Extract provided
>> start
As painter, Anna Grau takes the view that art is primarily oriented towards two meta-themes. One being more aligned with the zeitgeist, and the other dealing with the great, eternal motifs such as love and death. The fact that Anna Grau follows the second of these paths with her painting is likewise reflected in her current cycle Fairy Tales, which revises mythical and religious motifs.

 

In Fairy Tales, Anna Grau continues the conceptual approach that she has taken with her earlier works, in that strong women form the defining element in this series of images. This time, however, the artist often depicts them with men as their counterparts so as to explore the interactions between the sexes, something she ultimately sees as a symbiotic relationship, their complexity notwithstanding.

 

 This is especially evident in Medusa and Salomé. Both images represent the variety of wild, erotic femininity that Anna Grau has repeatedly engaged with. The manner in which, for example, her Salomé displays the tray with John's head to the viewer leaves the impression that he is not her victim, but rather a lover who has given himself to her, something only reinforced by John's enraptured facial expression. In this way, Anna Grau once again deals with the dominatrix theme which she has previously addressed, here placing it within a new biblical framework.

 


 

Als Malerin folgt Anna Grau der Auffassung, dass sich die Kunst vor allem an zwei Metathemen orientiere. Während ersteres eher dem Zeitgeist verpflichtet sei, beschäftige sich das zweite mit den großen, ewigen Motiven wie der Liebe und dem Tod. Dass Anna Grau mit ihrer Malerei letzterem Pfad folgt, spiegelt sich auch in ihrem aktuellen Zyklus Fairy Tales wider, für den sie mythische und religiöse Motive einer grundlegenden Revision unterzieht.
>> end
Jobs
**A)** Do these statements agree with the text on Anna Grau's painting? For each, answer yes or no and quote the words from the text that decide it.
(i) In Fairy Tales, Anna Grau often shows strong women with men as their counterparts.
(ii) Anna Grau's painting follows the path aligned with the zeitgeist.
(iii) In Salomé, John comes across as her victim.
**B)** Can you carry on the text on Anna Grau's painting from the last sentence shown?
The lines that come next have nothing to do with any of this.

Supplied information
>> start
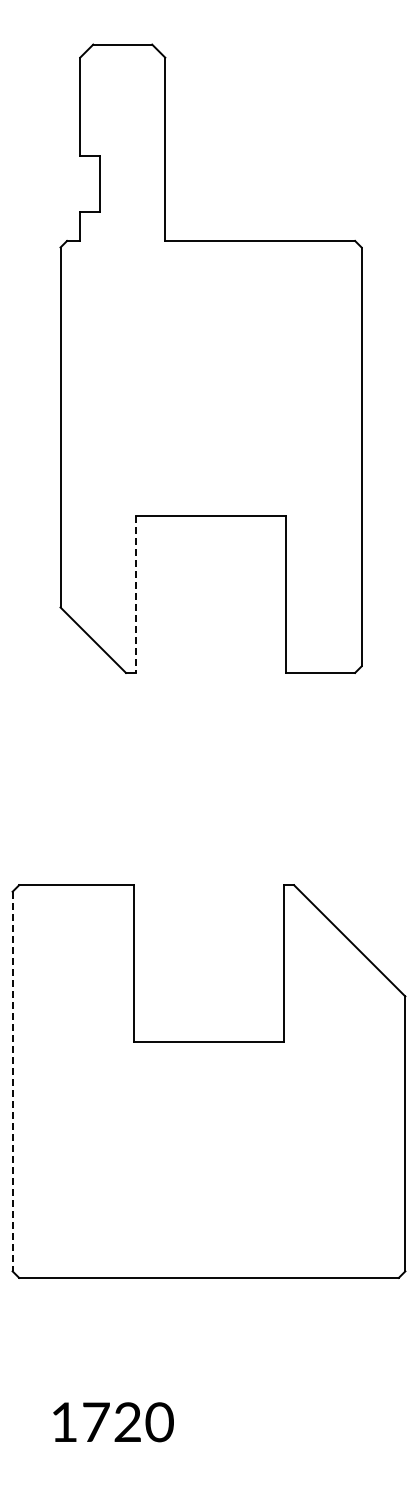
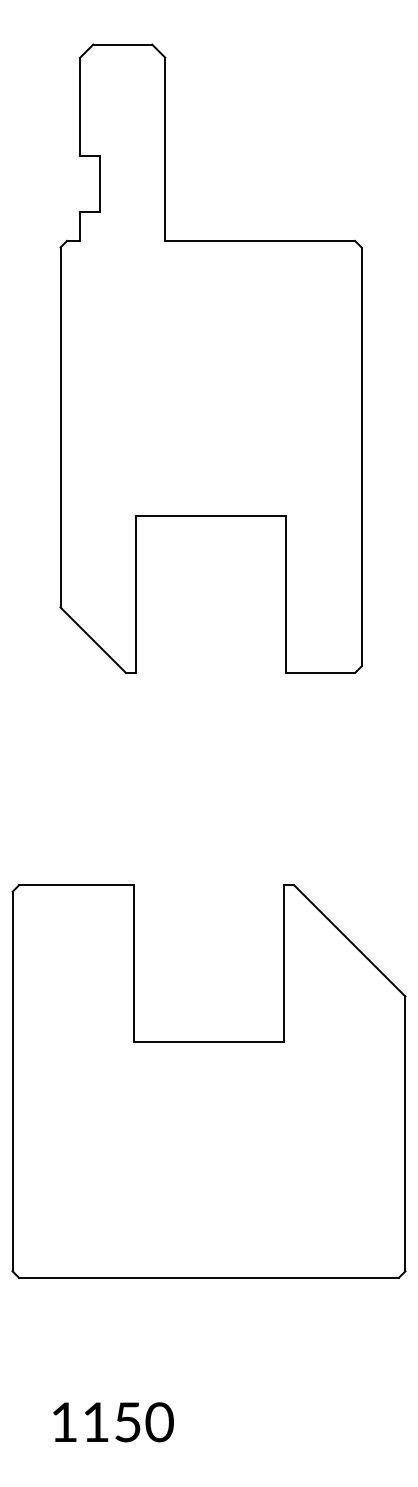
line at (135, 594): dashed -> solid
line at (12, 1081): dashed -> solid
text at (111, 1422): 1720 -> 1150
>> end
Answer set
**A)**
(i) Yes: "the artist often depicts them with men as their counterparts"
(ii) No: "Anna Grau follows the second of these paths with her painting"
(iii) No: "he is not her victim, but rather a lover who has given himself to her"

**B)**
 

Konzeptionell geht Anna Grau in Fairy Tales jenen Weg weiter, den sie bereits mit ihren früheren Arbeiten eingeschlagen hat: So bilden starke Frauen auch in dieser Bilderreihe das bestimmende Element. Diesmal jedoch setzt ihnen die Künstlerin den Mann als Gegenstück entgegen, um auf diese Weise nicht zuletzt auch die Wechselwirkungen zwischen den Geschlechtern zu erforschen, die sie trotz ihrer Komplexität letztendlich immer in einer symbiotischen Beziehung zueinander sieht.

 

Deutlich wird dieser Ansatz in Medusa und Salomé. Beide Bilder symbolisieren jene Spielart wilder, erotischer Weiblichkeit, wie sie von Anna Grau immer wieder aufgegriffen wird. In der Art, wie beispielsweise ihre Salomé dem Betrachter das Tablett mit dem Kopf von Johannes entgegenhält, erweckt sie weniger den Eindruck, als sei dieser ihr Opfer sondern vielmehr ein sich ihr hingebender Geliebter, was durch Johannes' entrückten Gesichtsausdruck nur noch verstärkt wird. Damit setzt sich Anna Grau hier wieder mit dem von ihr schon zuvor verarbeiteten Dominathema auseinander und bietet ihm, diesmal im biblischen Gewand, einen neuen Rahmen.